Odorico Paraguaçu – O prefeito de Sucupira é a caricatura perfeita do senso comum em relação ao político brasileiro. Uma boa construção aliada a uma boa interpretação que gerou um ícone da televisão brasileira.
Roberto Caxias – O senador é um protótipo de político ideal. Honesto e ético, acredita em seus ideais e trabalha por um país melhor. Marcou principalmente pela ampliação do debate sobre o tema.
Romildo Rosa – Apresentado a princípio como um estereótipo do político corrupto. Mas, com o decorrer da trama foi demonstrando traços de um personagem complexo, que ama os filhos, tem uma mulher ideal, tanto que foi se transformando aos poucos e, no final da novela, teve sua redenção.
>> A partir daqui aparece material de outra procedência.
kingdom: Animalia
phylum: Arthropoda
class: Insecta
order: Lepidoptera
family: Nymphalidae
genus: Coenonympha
Pagou por seus crimes e se tornou uma pessoa melhor.
• Quais outros personagens políticos das telenovelas você julga marcante? Por quê?
Além de todos que já citei, queria ressaltar a importância do ano de 1989. Primeira eleição direta para presidente após a ditadura, Collor x Lula. Na televisão tínhamos duas tramas O Salvador da Pátria e Que Rei Sou Eu? Em o Salvador da Pátria, um homem simples do campo, Sassá Mutema, é envolvido em vários golpes e se torna um político corrupto. Em que Rei Sou Eu? há uma paródia ao Brasil através de um reino distante, onde os conselheiros da rainha são corruptos e um falso rei é apresentado ao povo, enquanto o verdadeiro herdeiro, Jean Pierre luta contra as injustiças locais e sonha em assumir a coroa para salvar a todos. Os dois personagens foram associados pela crítica aos candidatos principais daquela eleição: Lula = Sassá Mutema, Collor = Jean Pierre. Até o discurso final de Jean Pierre no último capítulo começa com “vencemos, minha gente”. “Minha gente” era o bordão de Collor. Não há como afirmar que as duas tramas tenham influenciado o resultado das eleições, mas que as caracterizações e intenção da Rede Globo são claras, isso são.
Uma novela do Lauro que não citei é Escalada (na Rede Globo), que teve um remake na Rede Record recentemente com o nome Cidadão Brasileiro. Fala da ascensão de Antonio Maciel desde sua origem pobre até a velhice. Em um determinado momento da vida, ele é prefeito de uma cidade, mas fora o cargo político, a questão política faz parte de toda a trama.
Dica: as novelas que sempre retratam políticos são as de Aguinaldo Silva e as de Lauro César Muniz (autores ainda vivo), além de Dias Gomes já falecido.